🤖 AI Summary
This work addresses the scarcity of globally representative, temporally continuous, and unedited urban driving data by introducing the CROWD dataset. Curated from YouTube, it comprises over 7,000 front-view dashcam videos spanning 238 countries across six continents, carefully filtered to exclude accidents and edited content, thereby offering minute-level continuous raw footage of everyday city driving. The dataset includes structured perception annotations for 80 MS-COCO object categories, generated through a combination of manual labeling (for time segments and vehicle types) and automated processing using YOLOv11x detection and BoT-SORT tracking. In total, 51,753 video clips—amounting to 20,275.56 hours—are released alongside corresponding detection and tracking results in CSV format.

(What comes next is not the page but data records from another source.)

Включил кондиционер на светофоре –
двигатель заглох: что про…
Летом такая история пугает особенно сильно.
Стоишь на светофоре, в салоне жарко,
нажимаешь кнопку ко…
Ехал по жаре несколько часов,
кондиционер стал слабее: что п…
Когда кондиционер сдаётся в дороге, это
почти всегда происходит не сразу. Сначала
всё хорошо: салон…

Distributed with comprehensive metadata to ensure reproducibility, CROWD substantially lowers the barrier for benchmarking cross-domain robustness and traffic interaction modeling.
📝 Abstract
We introduce CROWD (City Road Observations With Dashcams), a manually curated dataset of ordinary, minute scale, temporally contiguous, unedited, front facing urban dashcam segments screened and segmented from publicly available YouTube videos. CROWD is designed to support cross-domain robustness and interaction analysis by prioritising routine driving and explicitly excluding crashes, crash aftermath, and other edited or incident-focused content. The release contains 51,753 segment records spanning 20,275.56 hours (42,032 videos), covering 7,103 named inhabited places in 238 countries and territories across all six inhabited continents (Africa, Asia, Europe, North America, South America and Oceania), with segment level manual labels for time of day (day or night) and vehicle type. To lower the barrier for benchmarking, we provide per-segment CSV files of machine-generated detections for all 80 MS-COCO classes produced with YOLOv11x, together with segment-local multi-object tracks (BoT-SORT); e.g. person, bicycle, motorcycle, car, bus, truck, traffic light, stop sign, etc. CROWD is distributed as video identifiers with segment boundaries and derived annotations, enabling reproducible research without redistributing the underlying videos.